--- start of Source extract ---

7. “To godliness, brotherly kindness.” This word is philadelphia in the Greek. George Fox preached entire sanctification in England a hundred years before John Wesley. Flooded with the Holy Ghost, he quaked as he stood before the people. Hence they called him “The Quaker.” When William Penn was sanctified under his preaching with the sword buckled round him, the insignia of his office in the British Government, he asked Fox, “How long shall I wear this sword?” “Just so long as the Lord will let you,” was the answer. He soon laid it off when sent to America with his sanctified Quaker followers to found a colony. They all came unarmed. Meeting the Indian chiefs under the great elm trees, they were unutterably astonished, for the first time in their lives to see white men unarmed. Penn said, “We are all children of the same loving heavenly Father, who wants us to live together in peace. Now, where shall we found a settlement?” The savages break and weep, saying, “You are the very people we want to live with and teach us how to worship the Great Spirit as we ought. So our land is before you. Settle where you will.” Penn choose that very spot and called it Philadelphia, the very Greek word used by the Holy Ghost in this passage and translated “brotherly love.” It means the mutual love of the white man and the Indian in case of the Pennsylvania metropolis. In our text it means the mutual love of all mankind. You see how it won the hearts of the savages. Amid the dark, bloody massacres of the pioneer ages, not a drop of Quaker blood was shed by an Indian. Experimental sanctification obliterates race, color, and sectarian and national lines, so far as the affections of the heart are concerned. Then we must faithfully live in harmony, with artesian wells of universal philanthropy, springing up in the heart and overflowing the world. Otherwise our experience will evanesce. “And to brotherly kindness, charity,” i. e., the divine agapee, a much stronger word than charity. It is not simply the philia, human love for all the world, but the love which God gives us. He has plenty of it, and will so flood us as to inundate us with an ocean without banks or bottom, so we will have an ample supply, not only for every human being, but for every poor animal that has feeling, and is capable of suffering.

8. “These things are in you, in regeneration and abound” in sanctification. Therefore you will grow in grace and bear an abundance of fruit through knowledge of God. The Greek is epignoosis, i. e., perfect knowledge, peculiar to the sanctified, involving experimental certainty, in contradistinction to the foggy experiences so prevalent in the churches.

9. This verse reveals the sad apostasy of those who do not add these establishing graces to their experience of regeneration and sanctification. This is the great delinquency, filling up the ranks not only of church members, but of holiness people, with backsliders, bring mountains of reproach on the cause of God, laying a stumbling-block before the ignorant.

10. Here we are taught how to “make our calling and election sure,” i. e., get born of the Spirit, and thence sanctified, proceeding with all enthusiasm to add this beautiful constellation of establishing graces. “For doing these things you may never fall.” Here is the true, final perseverance of the saints, so prominent in the Calvinistic creeds. Get regenerated and sanctified; add these establishing graces. While you do these things there is no collapse. So here is a title deed to heaven, free to all who want to make heaven a certainty.

--- end of Source extract ---
--- start of Excerpted data ---

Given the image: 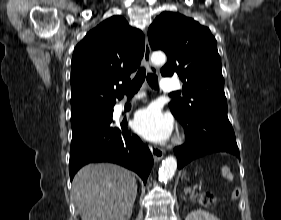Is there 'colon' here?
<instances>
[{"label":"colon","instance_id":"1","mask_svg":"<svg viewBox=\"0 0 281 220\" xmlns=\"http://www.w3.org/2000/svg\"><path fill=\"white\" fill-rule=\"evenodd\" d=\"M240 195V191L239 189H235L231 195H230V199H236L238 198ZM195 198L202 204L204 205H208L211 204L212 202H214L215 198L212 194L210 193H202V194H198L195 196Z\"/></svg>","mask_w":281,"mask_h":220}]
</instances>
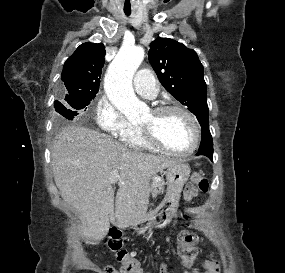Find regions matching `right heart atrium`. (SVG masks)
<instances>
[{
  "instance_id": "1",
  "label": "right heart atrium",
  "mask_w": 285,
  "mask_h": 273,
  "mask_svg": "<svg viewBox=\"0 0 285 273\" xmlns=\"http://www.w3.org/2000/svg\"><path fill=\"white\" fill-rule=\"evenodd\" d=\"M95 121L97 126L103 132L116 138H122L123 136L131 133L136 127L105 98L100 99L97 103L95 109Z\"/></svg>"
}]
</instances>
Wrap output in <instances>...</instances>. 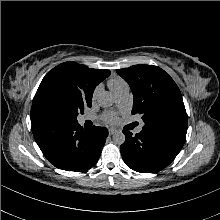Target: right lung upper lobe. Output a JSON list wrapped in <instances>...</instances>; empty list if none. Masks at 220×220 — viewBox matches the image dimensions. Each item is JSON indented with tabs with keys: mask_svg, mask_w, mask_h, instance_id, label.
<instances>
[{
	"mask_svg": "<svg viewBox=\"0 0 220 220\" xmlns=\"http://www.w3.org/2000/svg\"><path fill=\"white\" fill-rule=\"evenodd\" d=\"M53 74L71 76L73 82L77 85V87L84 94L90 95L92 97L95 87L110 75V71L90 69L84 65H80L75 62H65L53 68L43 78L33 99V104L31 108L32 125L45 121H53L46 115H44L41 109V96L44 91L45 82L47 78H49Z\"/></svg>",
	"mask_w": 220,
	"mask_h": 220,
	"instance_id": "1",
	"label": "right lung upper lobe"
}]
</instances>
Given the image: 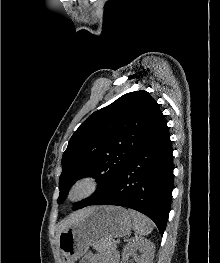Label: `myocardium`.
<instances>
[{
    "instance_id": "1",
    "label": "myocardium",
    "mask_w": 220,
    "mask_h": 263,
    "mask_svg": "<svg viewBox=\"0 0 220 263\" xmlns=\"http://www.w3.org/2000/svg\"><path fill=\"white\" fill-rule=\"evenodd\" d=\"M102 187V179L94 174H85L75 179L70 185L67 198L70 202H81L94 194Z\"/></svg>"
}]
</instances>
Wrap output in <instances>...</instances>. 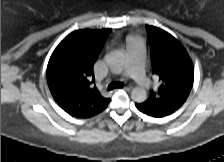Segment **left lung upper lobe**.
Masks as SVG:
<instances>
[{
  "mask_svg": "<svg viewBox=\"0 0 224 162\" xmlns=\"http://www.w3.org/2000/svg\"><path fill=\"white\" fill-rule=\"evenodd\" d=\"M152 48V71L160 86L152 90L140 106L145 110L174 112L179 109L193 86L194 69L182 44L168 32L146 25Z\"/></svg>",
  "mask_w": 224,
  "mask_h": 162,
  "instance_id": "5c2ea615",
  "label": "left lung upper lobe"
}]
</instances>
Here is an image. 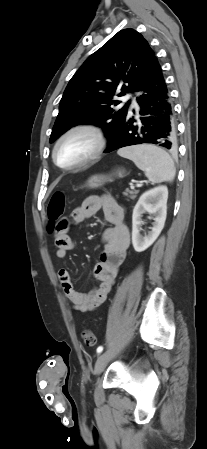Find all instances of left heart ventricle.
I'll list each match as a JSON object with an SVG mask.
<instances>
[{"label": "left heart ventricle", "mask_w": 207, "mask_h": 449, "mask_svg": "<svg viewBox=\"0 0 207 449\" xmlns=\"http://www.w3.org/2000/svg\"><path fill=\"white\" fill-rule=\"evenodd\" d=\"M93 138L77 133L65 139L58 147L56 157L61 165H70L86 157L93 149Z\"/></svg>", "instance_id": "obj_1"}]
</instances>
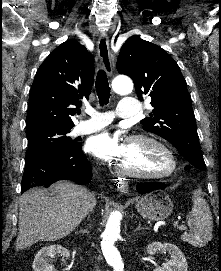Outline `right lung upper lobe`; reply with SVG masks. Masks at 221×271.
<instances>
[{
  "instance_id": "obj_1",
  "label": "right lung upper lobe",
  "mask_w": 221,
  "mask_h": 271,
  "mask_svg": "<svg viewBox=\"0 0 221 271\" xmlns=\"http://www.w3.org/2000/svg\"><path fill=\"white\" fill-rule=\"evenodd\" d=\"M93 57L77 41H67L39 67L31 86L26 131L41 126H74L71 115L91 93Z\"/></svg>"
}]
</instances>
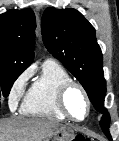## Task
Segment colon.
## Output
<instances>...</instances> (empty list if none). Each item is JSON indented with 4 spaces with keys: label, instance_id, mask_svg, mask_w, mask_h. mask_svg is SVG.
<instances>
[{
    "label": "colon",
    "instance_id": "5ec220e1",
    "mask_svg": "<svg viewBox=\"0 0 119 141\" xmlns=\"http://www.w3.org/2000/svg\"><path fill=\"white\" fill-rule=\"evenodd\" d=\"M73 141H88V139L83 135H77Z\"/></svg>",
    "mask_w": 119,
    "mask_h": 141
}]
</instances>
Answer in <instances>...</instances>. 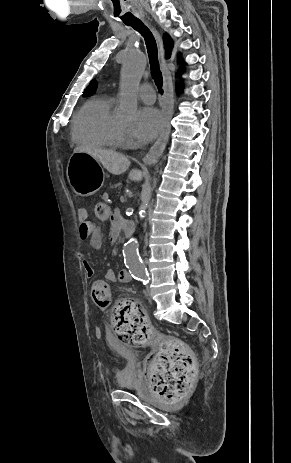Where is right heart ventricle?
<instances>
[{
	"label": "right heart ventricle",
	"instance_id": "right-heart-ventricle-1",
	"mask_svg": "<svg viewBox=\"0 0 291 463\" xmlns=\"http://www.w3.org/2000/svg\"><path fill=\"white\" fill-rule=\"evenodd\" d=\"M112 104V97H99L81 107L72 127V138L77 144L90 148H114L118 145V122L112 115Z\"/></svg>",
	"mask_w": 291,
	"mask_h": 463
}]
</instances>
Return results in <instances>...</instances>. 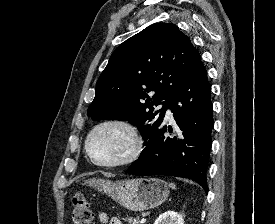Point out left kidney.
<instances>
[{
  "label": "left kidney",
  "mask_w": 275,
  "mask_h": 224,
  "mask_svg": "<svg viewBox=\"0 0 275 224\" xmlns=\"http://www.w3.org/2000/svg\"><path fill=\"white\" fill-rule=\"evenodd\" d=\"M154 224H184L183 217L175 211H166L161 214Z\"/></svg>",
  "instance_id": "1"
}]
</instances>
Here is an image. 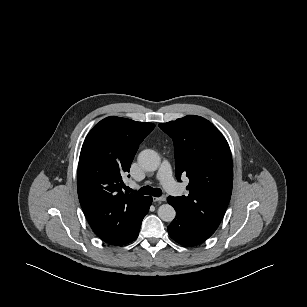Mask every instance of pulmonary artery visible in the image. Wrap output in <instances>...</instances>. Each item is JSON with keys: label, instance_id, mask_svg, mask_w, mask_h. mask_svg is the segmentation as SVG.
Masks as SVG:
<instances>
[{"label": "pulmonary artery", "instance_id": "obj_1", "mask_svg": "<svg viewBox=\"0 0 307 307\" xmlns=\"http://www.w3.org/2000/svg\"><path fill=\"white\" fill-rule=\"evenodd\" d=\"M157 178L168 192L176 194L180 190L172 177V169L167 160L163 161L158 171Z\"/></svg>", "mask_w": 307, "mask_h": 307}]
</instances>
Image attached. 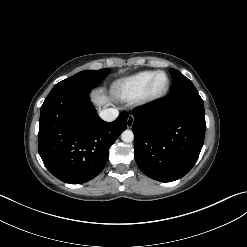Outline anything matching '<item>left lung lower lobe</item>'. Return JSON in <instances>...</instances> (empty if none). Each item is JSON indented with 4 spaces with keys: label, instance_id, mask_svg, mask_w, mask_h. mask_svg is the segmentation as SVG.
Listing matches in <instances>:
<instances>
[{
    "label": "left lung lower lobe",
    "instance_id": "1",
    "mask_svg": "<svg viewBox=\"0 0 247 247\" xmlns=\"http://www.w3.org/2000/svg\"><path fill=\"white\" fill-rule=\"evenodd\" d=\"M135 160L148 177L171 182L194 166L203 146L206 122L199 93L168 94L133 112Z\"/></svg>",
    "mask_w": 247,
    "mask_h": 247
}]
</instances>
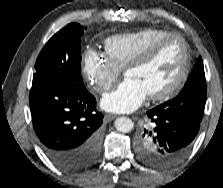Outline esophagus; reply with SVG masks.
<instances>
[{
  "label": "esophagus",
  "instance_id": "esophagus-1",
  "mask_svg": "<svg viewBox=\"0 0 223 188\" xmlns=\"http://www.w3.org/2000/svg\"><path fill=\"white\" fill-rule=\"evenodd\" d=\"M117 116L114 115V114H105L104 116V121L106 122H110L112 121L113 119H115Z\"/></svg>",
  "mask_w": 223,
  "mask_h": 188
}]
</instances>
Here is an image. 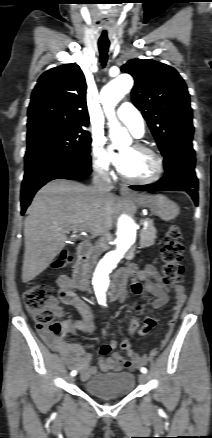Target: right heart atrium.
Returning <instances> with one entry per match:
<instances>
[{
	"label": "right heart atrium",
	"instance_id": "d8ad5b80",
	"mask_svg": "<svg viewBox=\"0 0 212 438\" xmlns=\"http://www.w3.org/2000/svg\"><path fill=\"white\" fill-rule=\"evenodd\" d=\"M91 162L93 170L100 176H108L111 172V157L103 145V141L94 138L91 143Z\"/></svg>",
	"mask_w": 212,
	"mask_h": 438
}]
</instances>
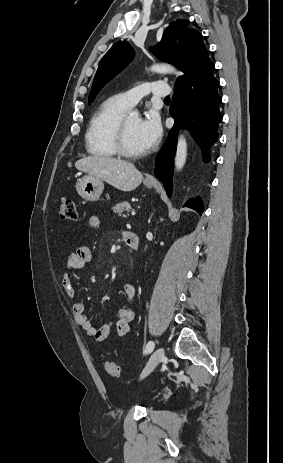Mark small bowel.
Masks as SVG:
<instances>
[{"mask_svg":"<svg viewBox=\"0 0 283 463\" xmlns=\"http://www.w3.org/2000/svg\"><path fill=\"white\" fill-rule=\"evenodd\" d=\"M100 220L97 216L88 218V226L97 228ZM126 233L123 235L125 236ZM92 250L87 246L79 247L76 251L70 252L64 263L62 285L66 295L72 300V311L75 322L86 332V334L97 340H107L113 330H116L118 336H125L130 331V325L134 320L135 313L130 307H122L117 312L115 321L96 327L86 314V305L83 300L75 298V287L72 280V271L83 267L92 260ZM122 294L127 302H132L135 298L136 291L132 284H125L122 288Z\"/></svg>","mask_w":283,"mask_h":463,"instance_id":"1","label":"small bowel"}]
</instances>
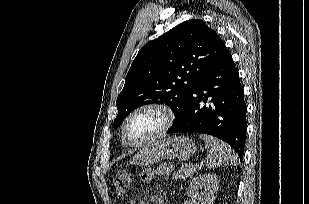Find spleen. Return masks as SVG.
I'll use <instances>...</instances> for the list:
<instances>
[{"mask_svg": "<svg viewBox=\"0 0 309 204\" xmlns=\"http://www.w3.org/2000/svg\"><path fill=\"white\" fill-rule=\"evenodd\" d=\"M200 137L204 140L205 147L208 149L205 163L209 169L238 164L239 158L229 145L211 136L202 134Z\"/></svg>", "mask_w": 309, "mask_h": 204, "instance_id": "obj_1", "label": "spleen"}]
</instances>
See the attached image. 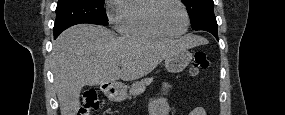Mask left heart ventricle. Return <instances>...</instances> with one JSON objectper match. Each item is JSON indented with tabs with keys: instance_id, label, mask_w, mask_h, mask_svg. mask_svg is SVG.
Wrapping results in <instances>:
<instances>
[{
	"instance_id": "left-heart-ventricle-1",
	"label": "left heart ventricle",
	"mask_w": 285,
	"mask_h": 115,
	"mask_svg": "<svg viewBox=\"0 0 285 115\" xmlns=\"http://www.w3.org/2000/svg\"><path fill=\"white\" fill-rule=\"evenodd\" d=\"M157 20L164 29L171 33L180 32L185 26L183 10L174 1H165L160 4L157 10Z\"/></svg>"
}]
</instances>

--- end of Excerpted data ---
--- start of Excerpted data ---

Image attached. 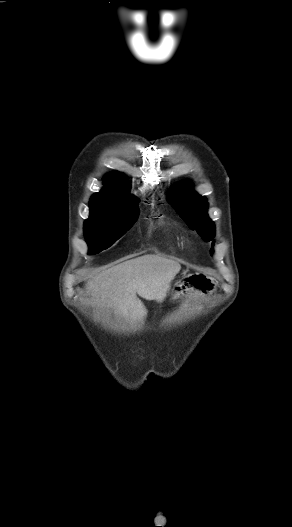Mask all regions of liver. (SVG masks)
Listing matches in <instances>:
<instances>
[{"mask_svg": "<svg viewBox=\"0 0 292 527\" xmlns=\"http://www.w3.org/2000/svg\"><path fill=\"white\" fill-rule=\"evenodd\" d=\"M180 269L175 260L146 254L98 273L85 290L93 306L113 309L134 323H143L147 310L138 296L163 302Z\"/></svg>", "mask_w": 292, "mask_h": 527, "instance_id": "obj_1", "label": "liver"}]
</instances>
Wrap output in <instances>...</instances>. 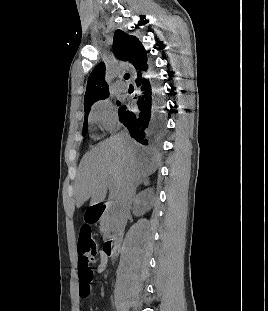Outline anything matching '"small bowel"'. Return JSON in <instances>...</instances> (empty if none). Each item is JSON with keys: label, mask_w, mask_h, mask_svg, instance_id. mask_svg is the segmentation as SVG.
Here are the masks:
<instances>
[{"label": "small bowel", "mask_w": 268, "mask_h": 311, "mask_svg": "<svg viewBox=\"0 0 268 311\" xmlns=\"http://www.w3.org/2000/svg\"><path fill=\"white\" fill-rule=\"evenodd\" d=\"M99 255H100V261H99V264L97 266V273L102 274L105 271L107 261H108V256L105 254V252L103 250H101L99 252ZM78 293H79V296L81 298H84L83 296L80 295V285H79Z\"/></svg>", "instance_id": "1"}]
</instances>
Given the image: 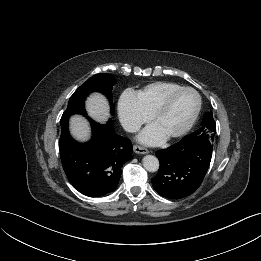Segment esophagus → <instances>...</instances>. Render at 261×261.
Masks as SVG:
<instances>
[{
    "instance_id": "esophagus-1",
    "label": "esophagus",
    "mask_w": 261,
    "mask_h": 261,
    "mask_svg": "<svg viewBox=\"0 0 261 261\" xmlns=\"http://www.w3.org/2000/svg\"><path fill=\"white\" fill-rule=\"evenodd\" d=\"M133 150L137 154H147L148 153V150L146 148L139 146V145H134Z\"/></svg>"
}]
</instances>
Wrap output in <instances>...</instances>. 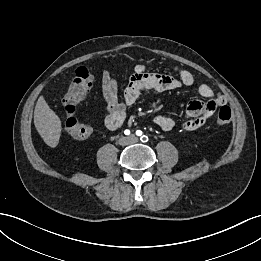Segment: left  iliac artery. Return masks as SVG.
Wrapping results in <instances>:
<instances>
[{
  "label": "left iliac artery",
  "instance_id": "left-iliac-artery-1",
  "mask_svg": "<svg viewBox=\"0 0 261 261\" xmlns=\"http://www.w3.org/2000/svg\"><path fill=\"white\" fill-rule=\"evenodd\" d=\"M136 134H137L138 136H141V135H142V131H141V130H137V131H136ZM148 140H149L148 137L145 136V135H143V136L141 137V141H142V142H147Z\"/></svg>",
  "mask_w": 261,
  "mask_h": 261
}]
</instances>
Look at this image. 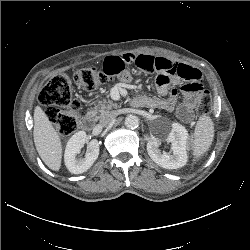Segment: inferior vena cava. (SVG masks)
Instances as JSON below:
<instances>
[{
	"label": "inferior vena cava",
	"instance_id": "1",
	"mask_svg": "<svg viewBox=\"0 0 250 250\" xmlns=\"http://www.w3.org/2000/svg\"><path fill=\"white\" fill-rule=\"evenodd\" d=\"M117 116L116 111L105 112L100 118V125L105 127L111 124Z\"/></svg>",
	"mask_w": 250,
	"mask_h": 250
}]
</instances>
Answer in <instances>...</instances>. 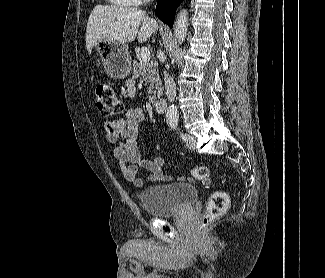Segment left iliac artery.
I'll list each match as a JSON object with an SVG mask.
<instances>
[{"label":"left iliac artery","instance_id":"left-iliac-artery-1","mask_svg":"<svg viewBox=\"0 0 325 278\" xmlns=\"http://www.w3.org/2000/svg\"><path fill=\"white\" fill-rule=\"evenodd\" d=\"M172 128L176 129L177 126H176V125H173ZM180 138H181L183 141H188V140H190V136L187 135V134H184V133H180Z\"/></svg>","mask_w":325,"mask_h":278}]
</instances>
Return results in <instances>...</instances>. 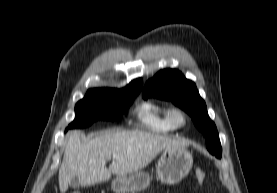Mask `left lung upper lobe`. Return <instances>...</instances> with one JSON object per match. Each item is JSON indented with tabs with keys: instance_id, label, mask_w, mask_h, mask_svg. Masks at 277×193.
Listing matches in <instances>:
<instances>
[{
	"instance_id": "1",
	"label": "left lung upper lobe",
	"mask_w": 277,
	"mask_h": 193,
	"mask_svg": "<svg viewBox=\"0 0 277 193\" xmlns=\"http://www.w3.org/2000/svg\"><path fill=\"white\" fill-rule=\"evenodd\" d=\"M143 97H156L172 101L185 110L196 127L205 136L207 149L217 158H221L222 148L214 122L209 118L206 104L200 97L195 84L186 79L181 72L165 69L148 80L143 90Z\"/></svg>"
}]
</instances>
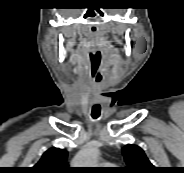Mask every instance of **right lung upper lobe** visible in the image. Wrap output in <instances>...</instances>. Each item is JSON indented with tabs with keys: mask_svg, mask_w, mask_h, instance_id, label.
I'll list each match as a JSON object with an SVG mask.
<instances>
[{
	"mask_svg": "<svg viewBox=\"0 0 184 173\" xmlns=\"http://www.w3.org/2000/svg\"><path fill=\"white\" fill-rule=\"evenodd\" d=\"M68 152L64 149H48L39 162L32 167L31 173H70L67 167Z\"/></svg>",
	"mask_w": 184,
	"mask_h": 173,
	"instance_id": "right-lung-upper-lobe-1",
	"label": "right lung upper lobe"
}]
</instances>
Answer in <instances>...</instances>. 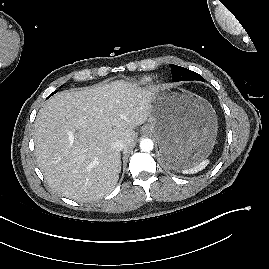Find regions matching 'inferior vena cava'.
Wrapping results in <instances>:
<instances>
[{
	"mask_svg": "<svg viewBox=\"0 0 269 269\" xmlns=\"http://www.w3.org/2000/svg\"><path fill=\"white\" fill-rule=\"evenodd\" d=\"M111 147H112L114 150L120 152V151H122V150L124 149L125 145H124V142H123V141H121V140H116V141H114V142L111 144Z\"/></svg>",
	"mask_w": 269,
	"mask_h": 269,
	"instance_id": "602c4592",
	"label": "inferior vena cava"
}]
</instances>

--- end of Excerpted data ---
--- start of Excerpted data ---

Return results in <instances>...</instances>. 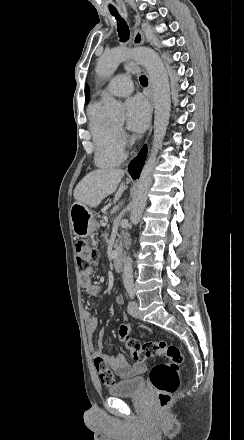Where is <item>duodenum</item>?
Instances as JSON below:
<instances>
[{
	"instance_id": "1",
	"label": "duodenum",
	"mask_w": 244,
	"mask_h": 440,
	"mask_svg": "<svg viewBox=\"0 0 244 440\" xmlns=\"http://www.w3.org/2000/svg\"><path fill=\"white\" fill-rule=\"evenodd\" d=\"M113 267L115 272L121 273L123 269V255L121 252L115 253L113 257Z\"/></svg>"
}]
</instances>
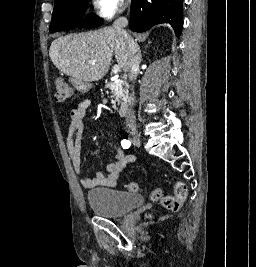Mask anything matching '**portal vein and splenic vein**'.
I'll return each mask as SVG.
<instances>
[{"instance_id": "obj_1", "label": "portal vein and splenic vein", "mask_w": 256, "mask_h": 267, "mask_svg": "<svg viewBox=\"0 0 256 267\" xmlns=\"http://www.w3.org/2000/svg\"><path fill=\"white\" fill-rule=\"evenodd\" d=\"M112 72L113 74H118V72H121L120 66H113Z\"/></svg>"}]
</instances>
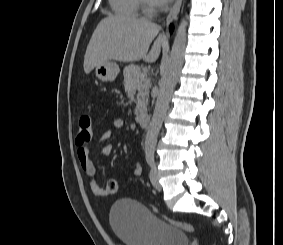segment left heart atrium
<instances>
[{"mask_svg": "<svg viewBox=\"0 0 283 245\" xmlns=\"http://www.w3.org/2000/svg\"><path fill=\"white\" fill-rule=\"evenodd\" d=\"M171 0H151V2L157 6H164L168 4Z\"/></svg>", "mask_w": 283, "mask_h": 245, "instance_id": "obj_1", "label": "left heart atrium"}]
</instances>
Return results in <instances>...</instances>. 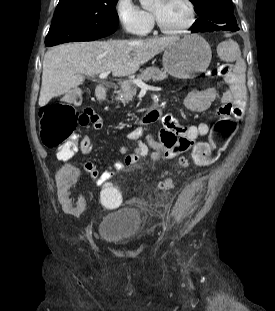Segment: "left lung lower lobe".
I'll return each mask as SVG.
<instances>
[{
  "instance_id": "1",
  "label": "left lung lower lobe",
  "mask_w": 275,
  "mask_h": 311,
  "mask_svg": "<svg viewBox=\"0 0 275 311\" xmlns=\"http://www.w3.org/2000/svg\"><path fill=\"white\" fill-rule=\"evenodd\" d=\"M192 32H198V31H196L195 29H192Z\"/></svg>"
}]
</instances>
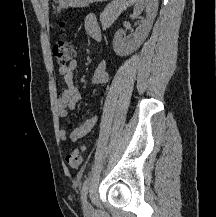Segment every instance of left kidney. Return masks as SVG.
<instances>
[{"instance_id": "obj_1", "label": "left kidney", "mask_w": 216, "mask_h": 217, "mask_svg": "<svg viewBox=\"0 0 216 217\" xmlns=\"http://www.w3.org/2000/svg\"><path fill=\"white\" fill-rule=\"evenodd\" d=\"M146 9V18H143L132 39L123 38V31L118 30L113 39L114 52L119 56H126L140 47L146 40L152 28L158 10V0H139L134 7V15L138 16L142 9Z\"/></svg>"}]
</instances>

--- end of Excerpted data ---

## Your task
Print the stretch of the commentary above on brotherly kindness and the graces, from "10. Here we" through "heaven a certainty.".

## Written answer
10. Here we are taught how to “make our calling and election sure,” i. e., get born of the Spirit, and thence sanctified, proceeding with all enthusiasm to add this beautiful constellation of establishing graces. “For doing these things you may never fall.” Here is the true, final perseverance of the saints, so prominent in the Calvinistic creeds. Get regenerated and sanctified; add these establishing graces. While you do these things there is no collapse. So here is a title deed to heaven, free to all who want to make heaven a certainty.